Bitcoin’s bear market echoes 2018 as altcoins come under pressure again
Analyst Benjamin Cowen says Bitcoin’s current path looks a lot like the 2018 bear market, and altcoins may “melt away” as traders back away from risk. I’ll be honest: this is the part of the cycle where people overtalk the rebound and undertalk the damage underneath. Cowen is not making a loose chart rhyme here. If his read is close, Bitcoin and the rest of crypto could spend months chopping sideways or bleeding lower. Big altcoin bags deserve a cold look now, not after another 20% move against BTC.

Cowen says Bitcoin’s 2026 structure looks like a quieter version of 2018, while the mood feels more like the tired market of 2019 and 2020. The comparison is specific enough to take seriously. Bitcoin made a local low in February 2018 and, according to Cowen, did the same in February 2026. Both runs then printed a higher low around late March and early April. May brought a rejection at the resistance band, then a lower peak. By late June and early July, Cowen says the February lows had been swept. Traders call that a liquidity cleanup. Plain English: stops got run, then the market looked for its next excuse.
That late June and early July sweep matters because it fits a market with weak liquidity. Why does this matter? Because crypto does not usually rally hard on vibes alone. The Federal Reserve’s quantitative tightening and higher interest rates have kept pressure on global liquidity, making speculative assets less attractive. Crypto needs spare cash. It needs risk appetite too. Right now, neither looks especially convincing. Cowen thinks Bitcoin could bounce in July and retest the resistance band in late July or early August, but he also warns that similar moves have often faded in August and September. My take: a July bounce would not prove the bear market is over. It may just be a bounce in a market still short on fuel.
Cowen’s harshest warning is for altcoins. He points back to 2018, when Bitcoin held support while the altcoin market “melted away.” Most guides treat Bitcoin strength as good news for everything else. That’s only half right. In July 2018, Bitcoin recovered from its June low and held the $6,000 area until November. Altcoins did not get the same relief. Cowen says today’s setup has the same problem: “risk appetite remains low in the current period and that money is not flowing into altcoins.” That sentence should bother altcoin holders. When traders get defensive, money tends to crowd into Bitcoin first. Smaller coins need excitement, liquidity, fresh buyers, and patience. They often get none of those in a late bear market. Bitcoin can stabilize while altcoins keep losing ground against BTC for weeks or months.
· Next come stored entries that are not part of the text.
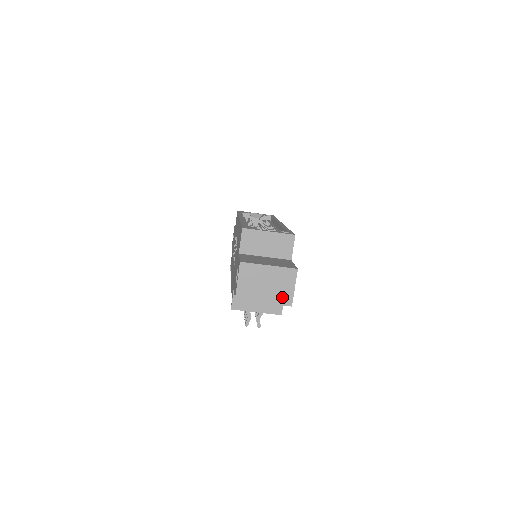
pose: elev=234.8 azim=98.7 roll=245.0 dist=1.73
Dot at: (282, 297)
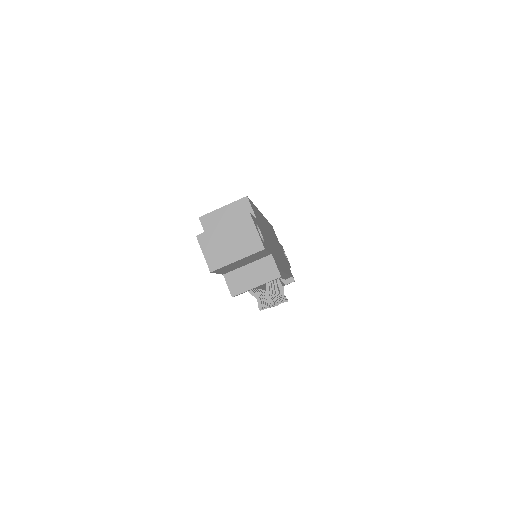
Dot at: (251, 246)
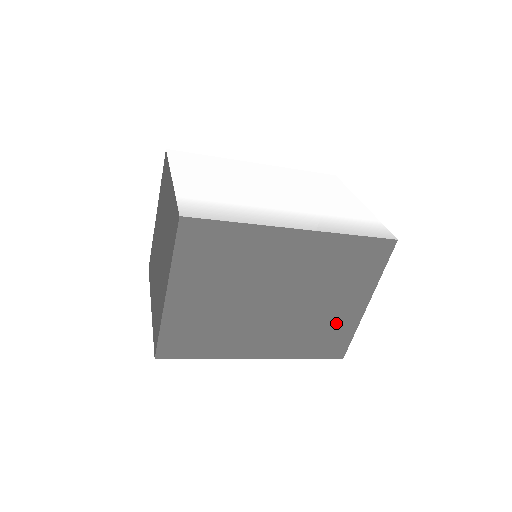
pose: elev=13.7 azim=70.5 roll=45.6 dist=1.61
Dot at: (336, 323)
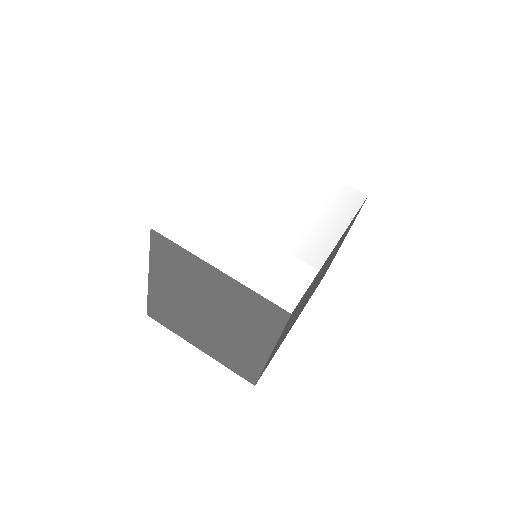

Cowen expects the 2018 comparison to stop working later this year, with a possible bottom arriving earlier than it did in 2018. Yes, this slightly cuts against the neat 2018 map. Bear with me. In 2018, Bitcoin’s final bear market low came in December. This time, Cowen says the cycle peak came earlier, in October, so the bottom could also come earlier, maybe in late September or early October. He adds that Bitcoin is still stuck between the 200-week moving average and the bear market resistance band. In his view, one more move down may be needed to reset on-chain data before a new bull run can begin. Ugly, but believable. I would rather see one final flush than a weak rally everyone mistakes for a new cycle.
What this means
Cowen’s read points to a long, rough stretch for altcoins, even if Bitcoin manages to find a floor. Is this overkill if Bitcoin bounces first? No. Weak risk appetite and thin capital flows mean a Bitcoin rally may do very little for the rest of the market. Investors heavy in altcoins should be ready for continued weakness against Bitcoin, plus the possibility of deeper losses in dollar terms. For now, the market looks more interested in Bitcoin’s relative safety than in chasing smaller speculative coins. Skip the victory lap.
Watch Bitcoin’s reaction around the 200-week moving average and the bear market resistance band. Counter to the usual advice, the cleanest signal may not be the first bounce. It may be what happens after that bounce fails or holds. A clean break lower, especially a final washout in late September or early October, could mark the real bottom if Cowen’s timeline holds. Macro liquidity still matters. Central bank policy and liquidity conditions matter because risk appetite will not return just because crypto traders want it to. For Bitcoin, Cowen’s main reference points are still the 2018 $6,000 support area, the possible resistance-band retest in late July or early August, and the risk of another reversal in August or September.